Dr Marie Preau and colleagues from France studied the specific impact of treatments for chronic Hepatitis C virus, infection on anger expression, and control in adult patients coinfected with HIV, and Hepatitis C virus receiving antiretroviral therapy.
The team of doctors conducted a cross-sectional survey, collecting both clinical, and sociobehavioral data, in 2 French clinical centers among adult patients coinfected with HIV and Hepatitis C virus, in 2005.
|Control of anger was significantly lower among treated patients|
|Journal of Clinical Gastroenterology|
The participants answered a self-administered questionnaire, anonymously.
The questionnaire was aimed at obtaining sociodemographic, clinical and behavioral characteristics including self-reported treatments' side effects, quality of life, and irritability and anger.
Clinical characteristics were obtained from medical records.
The researchers found that among the 139 patients who were receiving antiretroviral therapy at the time of survey, 24 were being treated for their Hepatitis C virus infection.

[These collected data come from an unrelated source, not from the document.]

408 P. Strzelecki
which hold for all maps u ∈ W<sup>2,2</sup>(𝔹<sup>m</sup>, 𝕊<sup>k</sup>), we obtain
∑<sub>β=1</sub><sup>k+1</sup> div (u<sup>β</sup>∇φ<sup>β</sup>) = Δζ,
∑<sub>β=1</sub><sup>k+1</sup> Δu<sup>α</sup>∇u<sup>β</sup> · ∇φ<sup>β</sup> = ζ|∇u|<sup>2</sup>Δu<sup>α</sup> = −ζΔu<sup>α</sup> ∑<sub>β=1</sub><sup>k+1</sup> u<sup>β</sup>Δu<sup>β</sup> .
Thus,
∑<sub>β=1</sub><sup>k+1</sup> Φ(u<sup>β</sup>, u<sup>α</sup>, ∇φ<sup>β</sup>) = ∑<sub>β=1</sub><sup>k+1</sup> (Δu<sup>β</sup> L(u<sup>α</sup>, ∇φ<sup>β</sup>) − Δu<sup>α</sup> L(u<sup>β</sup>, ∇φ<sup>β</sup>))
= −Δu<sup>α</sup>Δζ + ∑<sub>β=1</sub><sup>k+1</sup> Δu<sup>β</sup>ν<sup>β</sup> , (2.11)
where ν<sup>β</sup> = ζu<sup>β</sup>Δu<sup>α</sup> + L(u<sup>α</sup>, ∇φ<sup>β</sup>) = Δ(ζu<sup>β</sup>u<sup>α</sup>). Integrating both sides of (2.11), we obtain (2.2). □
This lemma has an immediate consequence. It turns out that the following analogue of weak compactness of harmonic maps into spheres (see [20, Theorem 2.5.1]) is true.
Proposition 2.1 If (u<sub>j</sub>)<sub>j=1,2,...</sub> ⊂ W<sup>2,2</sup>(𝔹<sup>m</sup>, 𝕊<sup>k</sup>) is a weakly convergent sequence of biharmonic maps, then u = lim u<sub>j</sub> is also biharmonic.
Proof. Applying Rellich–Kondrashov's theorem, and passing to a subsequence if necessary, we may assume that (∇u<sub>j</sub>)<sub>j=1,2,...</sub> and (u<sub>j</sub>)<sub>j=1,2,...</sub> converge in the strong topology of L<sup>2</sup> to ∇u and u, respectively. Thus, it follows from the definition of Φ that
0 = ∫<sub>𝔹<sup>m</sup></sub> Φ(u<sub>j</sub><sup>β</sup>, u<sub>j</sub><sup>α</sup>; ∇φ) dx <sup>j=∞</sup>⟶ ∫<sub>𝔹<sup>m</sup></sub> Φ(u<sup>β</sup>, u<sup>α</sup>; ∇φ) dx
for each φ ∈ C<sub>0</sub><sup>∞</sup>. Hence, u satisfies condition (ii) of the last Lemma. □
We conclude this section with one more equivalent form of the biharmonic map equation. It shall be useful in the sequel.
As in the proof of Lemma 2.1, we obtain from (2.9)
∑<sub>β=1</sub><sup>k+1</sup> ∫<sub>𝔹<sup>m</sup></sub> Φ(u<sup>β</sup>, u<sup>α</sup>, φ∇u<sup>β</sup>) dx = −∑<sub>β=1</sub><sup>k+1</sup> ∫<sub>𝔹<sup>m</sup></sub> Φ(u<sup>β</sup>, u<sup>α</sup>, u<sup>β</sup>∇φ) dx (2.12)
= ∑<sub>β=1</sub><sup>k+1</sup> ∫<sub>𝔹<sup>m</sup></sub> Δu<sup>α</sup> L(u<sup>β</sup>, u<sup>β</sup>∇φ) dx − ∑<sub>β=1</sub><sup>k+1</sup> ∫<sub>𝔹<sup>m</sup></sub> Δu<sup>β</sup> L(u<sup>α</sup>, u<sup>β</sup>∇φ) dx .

The patients were treated using either pegylated interferon, and ribavirin or pegylated interferon alone.
The team noted that control of anger was significantly lower among treated patients than among untreated ones.
The doctors found that sociodemographic, and clinical characteristics did not differ significantly between these 2 groups.
Control of angry feelings was significantly correlated with psychologic and social relationship dimensions of quality of life.
Dr Preaus' team concluded, "Treatment of Hepatitis C virus-HIV coinfected patients may require closer monitoring for anger control issues and adjustment of treatment as appropriate."